According to Sai Gon Giai Phong reporter, the prices have been up VND200-300 per kilogram in places adjacent urban areas and with convenient traffic systems.
The Vietnam Food Association reports dry rice price swings VND5,450-5,550 a kilogram, up 200-250 compared to early June. Long grain variety increases VND110 per kilogram to fetch VND5,650-5,750.
Husked rice price has gradually moved up. Businesses paid as high as VND7,000 per kilogram of normal rice, up VND300 over early June.
Export businesses say that the rice volume left from last year has almost run out and rice demand for export contracts to the Philippines, Malaysia, Africa and China has surged.
Thai exports are inconsiderable, Pakistani rice costs high while Indian output has fallen 25-30 percent due to drought.
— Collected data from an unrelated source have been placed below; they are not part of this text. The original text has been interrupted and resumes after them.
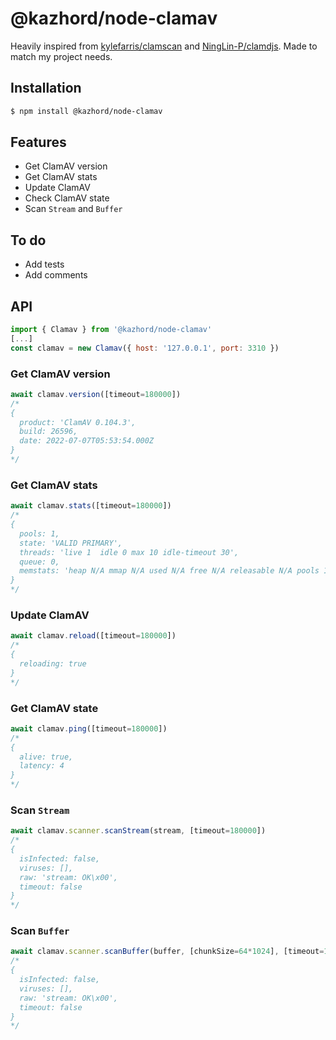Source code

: # @kazhord/node-clamav
Heavily inspired from [kylefarris/clamscan](https://github.com/kylefarris/clamscan) and [NingLin-P/clamdjs](https://github.com/NingLin-P/clamdjs). Made to match my project needs.


## Installation
```sh
$ npm install @kazhord/node-clamav
```

## Features
- Get ClamAV version
- Get ClamAV stats
- Update ClamAV
- Check ClamAV state
- Scan `Stream` and `Buffer`

## To do
- Add tests
- Add comments

## API
```js
import { Clamav } from '@kazhord/node-clamav'
[...]
const clamav = new Clamav({ host: '127.0.0.1', port: 3310 })
```

### Get ClamAV version
```js
await clamav.version([timeout=180000])
/*
{
  product: 'ClamAV 0.104.3',
  build: 26596,
  date: 2022-07-07T05:53:54.000Z
}
*/
```

### Get ClamAV stats
```js
await clamav.stats([timeout=180000])
/*
{
  pools: 1,
  state: 'VALID PRIMARY',
  threads: 'live 1  idle 0 max 10 idle-timeout 30',
  queue: 0,
  memstats: 'heap N/A mmap N/A used N/A free N/A releasable N/A pools 1 pools_used 1267.845M pools_total 1267.894M'
}
*/
```

### Update ClamAV
```js
await clamav.reload([timeout=180000])
/*
{
  reloading: true
}
*/
```

### Get ClamAV state
```js
await clamav.ping([timeout=180000])
/*
{ 
  alive: true, 
  latency: 4 
}
*/
```

### Scan `Stream`
```js
await clamav.scanner.scanStream(stream, [timeout=180000])
/*
{
  isInfected: false,
  viruses: [],
  raw: 'stream: OK\x00',
  timeout: false
}
*/
```

### Scan `Buffer`
```js
await clamav.scanner.scanBuffer(buffer, [chunkSize=64*1024], [timeout=180000])
/*
{
  isInfected: false,
  viruses: [],
  raw: 'stream: OK\x00',
  timeout: false
}
*/
```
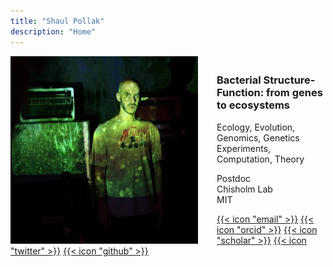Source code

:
 ```yaml
---
title: "Shaul Pollak"
description: "Home"
---
```


<img align="left" src="shaul.jpg" width="300" height="300" style="padding-right: 30px;">
<h3></br>Bacterial Structure-Function: from genes to ecosystems</br></h3>

<p>Ecology, Evolution, Genomics, Genetics</br>
Experiments, Computation, Theory</p>

<p>Postdoc</br>
Chisholm Lab</br>
MIT</p>
  
[{{< icon "email" >}}](mailto:spp_micro@protonmail.com)
[{{< icon "orcid" >}}](https://orcid.org/0000-0002-8976-5944)
[{{< icon "scholar" >}}](https://scholar.google.com/citations?user=MKUzeToAAAAJ&hl=en&oi=ao)
[{{< icon "twitter" >}}](https://twitter.com/ShaulPollak)
[{{< icon "github" >}}](https://github.com/sigmap666)  
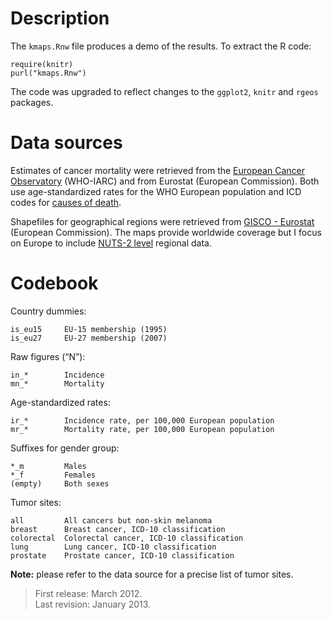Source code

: # Description

The `kmaps.Rnw` file produces a demo of the results. To extract the R code:

    require(knitr)
    purl("kmaps.Rnw")

The code was upgraded to reflect changes to the `ggplot2`, `knitr` and `rgeos` packages.

# Data sources

Estimates of cancer mortality were retrieved from the [European Cancer Observatory][eco] (WHO-IARC) and from Eurostat (European Commission). Both use age-standardized rates for the WHO European population and ICD codes for [causes of death][cod].

Shapefiles for geographical regions were retrieved from [GISCO - Eurostat][gisco] (European Commission). The maps provide worldwide coverage but I focus on Europe to include [NUTS-2 level][reg] regional data.

[eco]: http://eu-cancer.iarc.fr/
[gisco]: http://epp.eurostat.ec.europa.eu/portal/page/portal/gisco_Geographical_information_maps/popups/references/administrative_units_statistical_units_1
[cod]: http://epp.eurostat.ec.europa.eu/statistics_explained/index.php/Causes_of_death_statistics
[reg]: http://epp.eurostat.ec.europa.eu/statistics_explained/index.php/Causes_of_death_statistics_at_regional_level

# Codebook

Country dummies:

	is_eu15		EU-15 membership (1995)
	is_eu27		EU-27 membership (2007)

Raw figures (“N”):

	in_*		Incidence
	mn_*		Mortality

Age-standardized rates:

	ir_*		Incidence rate, per 100,000 European population
	mr_*		Mortality rate, per 100,000 European population
	
Suffixes for gender group:

	*_m			Males
	*_f			Females
	(empty)		Both sexes

Tumor sites:

	all			All cancers but non-skin melanoma
	breast		Breast cancer, ICD-10 classification
	colorectal	Colorectal cancer, ICD-10 classification
	lung		Lung cancer, ICD-10 classification
	prostate	Prostate cancer, ICD-10 classification

__Note:__ please refer to the data source for a precise list of tumor sites.

> First release: March 2012.  
> Last revision: January 2013.
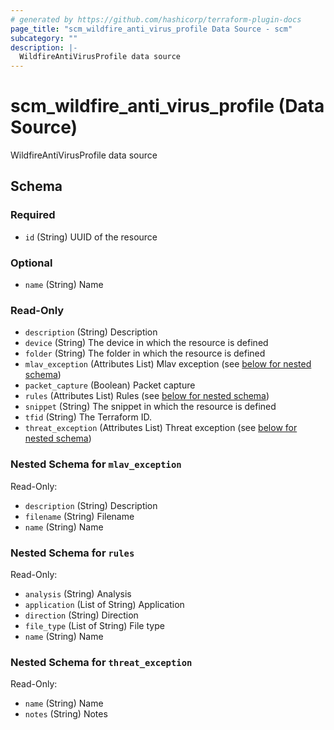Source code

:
 ```yaml
---
# generated by https://github.com/hashicorp/terraform-plugin-docs
page_title: "scm_wildfire_anti_virus_profile Data Source - scm"
subcategory: ""
description: |-
  WildfireAntiVirusProfile data source
---
```


# scm_wildfire_anti_virus_profile (Data Source)

WildfireAntiVirusProfile data source



<!-- schema generated by tfplugindocs -->
## Schema

### Required

- `id` (String) UUID of the resource

### Optional

- `name` (String) Name

### Read-Only

- `description` (String) Description
- `device` (String) The device in which the resource is defined
- `folder` (String) The folder in which the resource is defined
- `mlav_exception` (Attributes List) Mlav exception (see [below for nested schema](#nestedatt--mlav_exception))
- `packet_capture` (Boolean) Packet capture
- `rules` (Attributes List) Rules (see [below for nested schema](#nestedatt--rules))
- `snippet` (String) The snippet in which the resource is defined
- `tfid` (String) The Terraform ID.
- `threat_exception` (Attributes List) Threat exception (see [below for nested schema](#nestedatt--threat_exception))

<a id="nestedatt--mlav_exception"></a>
### Nested Schema for `mlav_exception`

Read-Only:

- `description` (String) Description
- `filename` (String) Filename
- `name` (String) Name


<a id="nestedatt--rules"></a>
### Nested Schema for `rules`

Read-Only:

- `analysis` (String) Analysis
- `application` (List of String) Application
- `direction` (String) Direction
- `file_type` (List of String) File type
- `name` (String) Name


<a id="nestedatt--threat_exception"></a>
### Nested Schema for `threat_exception`

Read-Only:

- `name` (String) Name
- `notes` (String) Notes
The Mekong Delta farms about 3.8-4 million hectares per year yielding 25 million tons in output. Of these, 70 percent is for export.
Up to 90 percent of rice in the market goes through the hands of traders. Farmers selling rice one or two weeks ago could not enjoy the price hike.
The main cause for the above condition is due to lack of connectivity between export companies and farmers and unfair competitiveness among businesses, according to Nguyen Do Anh Tuan, head of the Institute of Policy and Strategy for Agriculture and Rural Development.
The Government’s rice stockpiling program just has indirect impacts on farmers and been untimely launched to assist farmers.
Experts propose production and distribution should be linked, value chains should be clear and fair, and there should have a national trade name for rice to ensure rice growers’ lives.